In linear models averaging across coefficients will give you the same predicted values as the predicted values from averaging across predictions, but conveys more information. Many expositions deal with linear models and therefore average across coefficients.
You can check the equivalence with a bit of linear algebra. Say you have $T$ observations and $N$ predictors. You gather the latter in the $T\times N$ matrix $\mathbf{X}$. You also have $M$ models, each of which assigns a coefficient estimate $\beta_m$ to the $N$ predictors. Stack these coefficient estimates in the $N \times M$ matrix $\mathbf{\beta}$. Averaging means that you assign weights $w_m$ to each model $m$ (weights are typically non-negative and sum up to one). Put these weights in the vector $\mathbf{w}$ of length $M$.

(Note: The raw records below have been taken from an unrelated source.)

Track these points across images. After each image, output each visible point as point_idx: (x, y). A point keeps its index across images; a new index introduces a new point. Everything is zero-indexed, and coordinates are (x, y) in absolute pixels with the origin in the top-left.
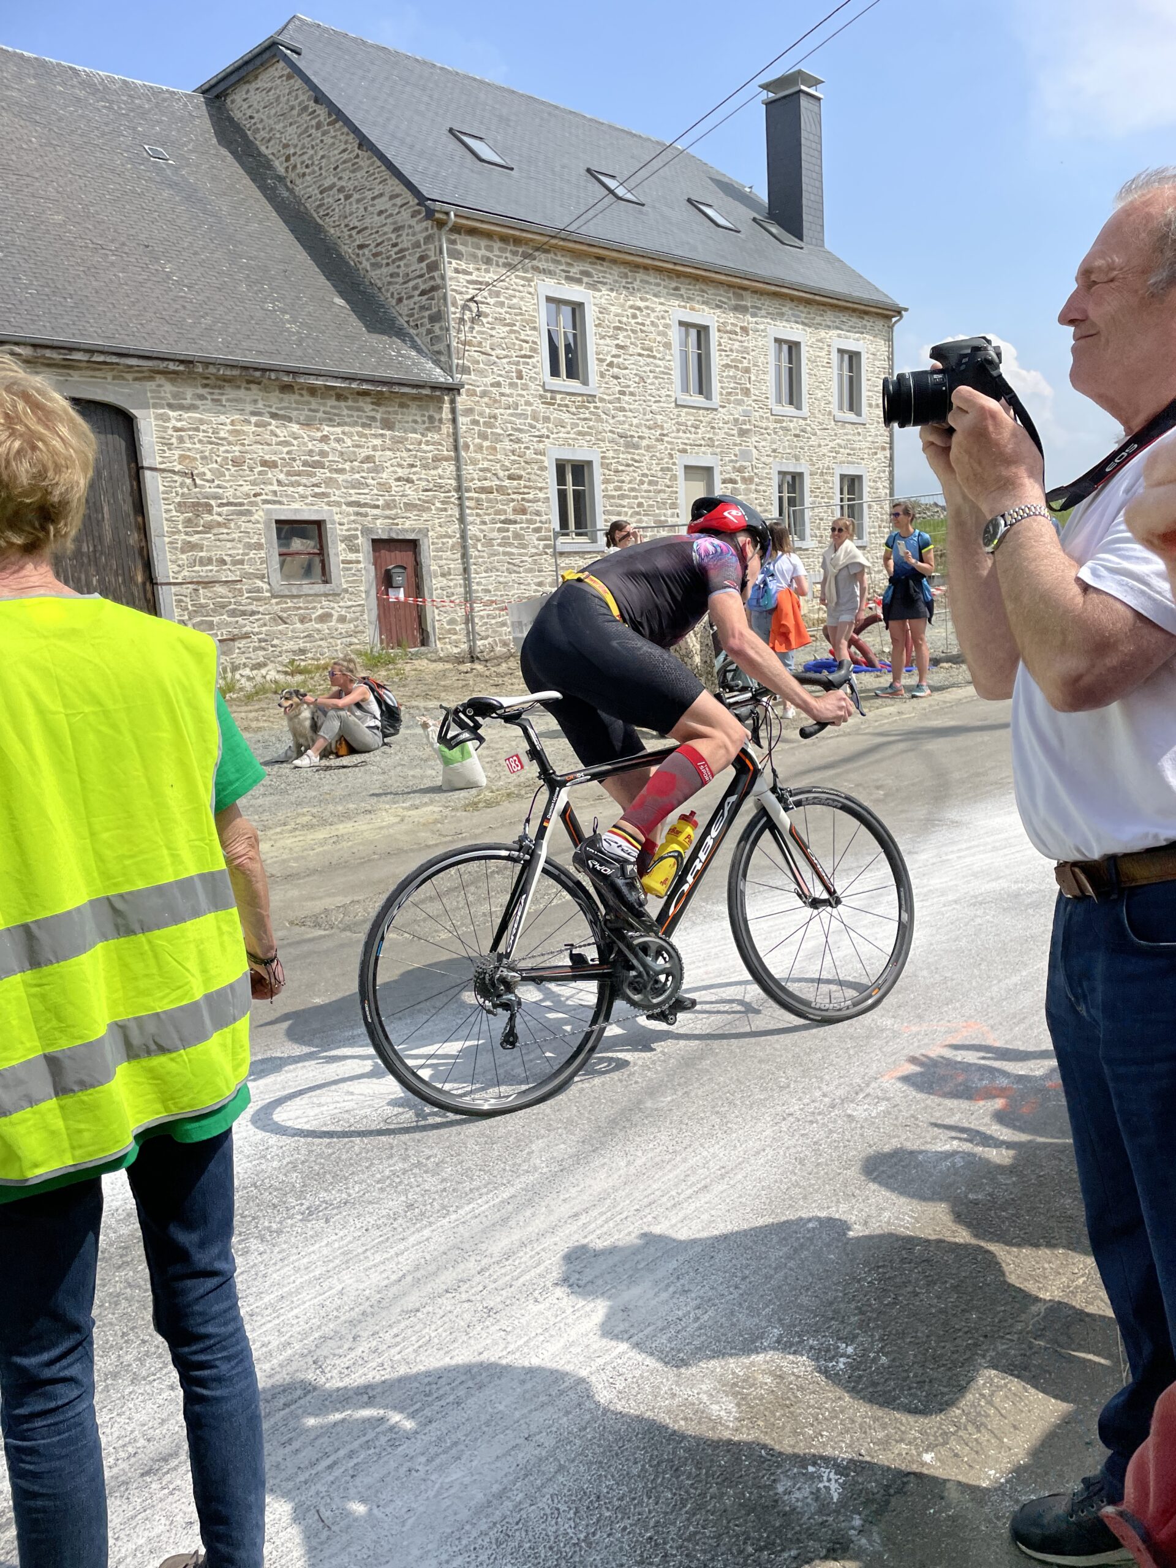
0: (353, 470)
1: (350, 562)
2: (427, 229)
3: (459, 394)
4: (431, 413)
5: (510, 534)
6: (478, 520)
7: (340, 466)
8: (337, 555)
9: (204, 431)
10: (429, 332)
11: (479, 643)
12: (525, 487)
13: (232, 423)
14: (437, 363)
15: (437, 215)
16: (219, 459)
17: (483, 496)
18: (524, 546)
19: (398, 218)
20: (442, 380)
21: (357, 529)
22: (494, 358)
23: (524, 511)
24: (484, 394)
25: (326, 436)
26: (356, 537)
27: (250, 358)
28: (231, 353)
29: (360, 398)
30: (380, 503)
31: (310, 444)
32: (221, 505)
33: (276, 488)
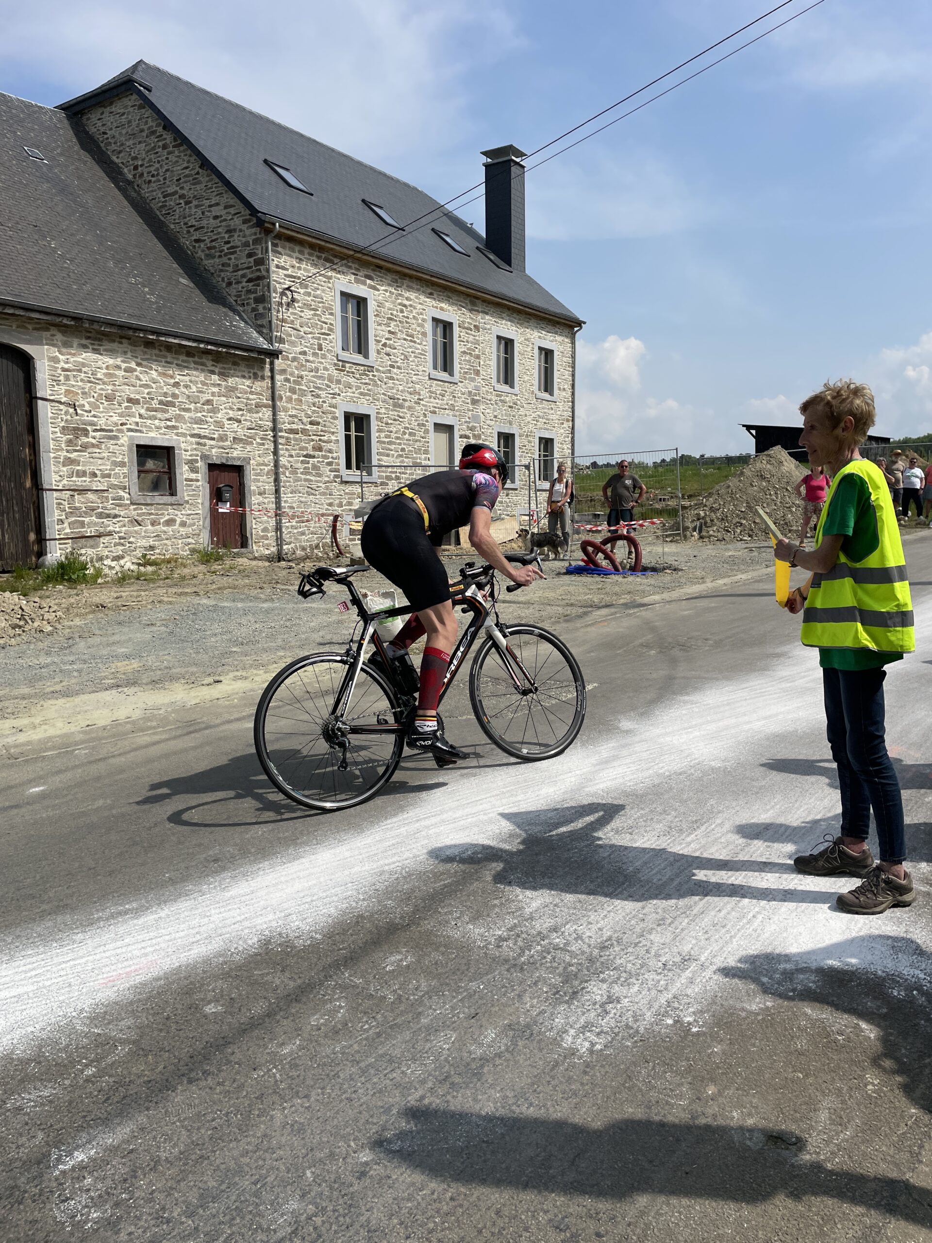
0: (196, 410)
1: (191, 480)
2: (255, 234)
3: (278, 358)
4: (255, 371)
5: (310, 466)
6: (287, 454)
7: (187, 406)
8: (182, 474)
9: (85, 373)
10: (254, 310)
11: (285, 547)
12: (322, 431)
13: (107, 368)
14: (260, 333)
15: (266, 225)
16: (95, 395)
17: (292, 436)
18: (320, 475)
19: (232, 223)
20: (265, 346)
21: (197, 455)
22: (302, 333)
23: (320, 449)
24: (294, 359)
25: (178, 383)
26: (197, 461)
27: (124, 319)
28: (109, 314)
29: (204, 356)
30: (215, 436)
31: (165, 388)
32: (95, 430)
33: (138, 420)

Predicted values for each model are given by $\mathbf{\hat{y}}_m = \mathbf{X}\beta_m$, or, in the stacked notation
$$
\mathbf{\hat{y}} = \mathbf{X}\mathbf{\beta}
$$
Predicted values from averaging across predictions are given by
$$
\mathbf{\hat{y}} \mathbf{w} = (\mathbf{X}\mathbf{\beta})\mathbf{w}
$$
When you average across coefficient estimates instead, you compute
$$
\mathbf{\beta}_w = \mathbf{\beta}\mathbf{w}
$$
And the predicted values from the averaging coefficients are given by
$$
\mathbf{X\beta}_w = \mathbf{X}(\mathbf{\beta}\mathbf{w})
$$
Equivalence between the predicted values for either approach follows from the associativeness of the matrix product. Since the predicted values are the same, you may as well just compute the average of the coefficients: this gives you more information, in case you e.g. want to look at coefficients for individual predictors.
In non-linear models, the equivalence typically does not hold anymore and there, it makes indeed sense to average across predictions instead. The vast literature on averaging across predictions (forecast combinations) is for instance summarized here.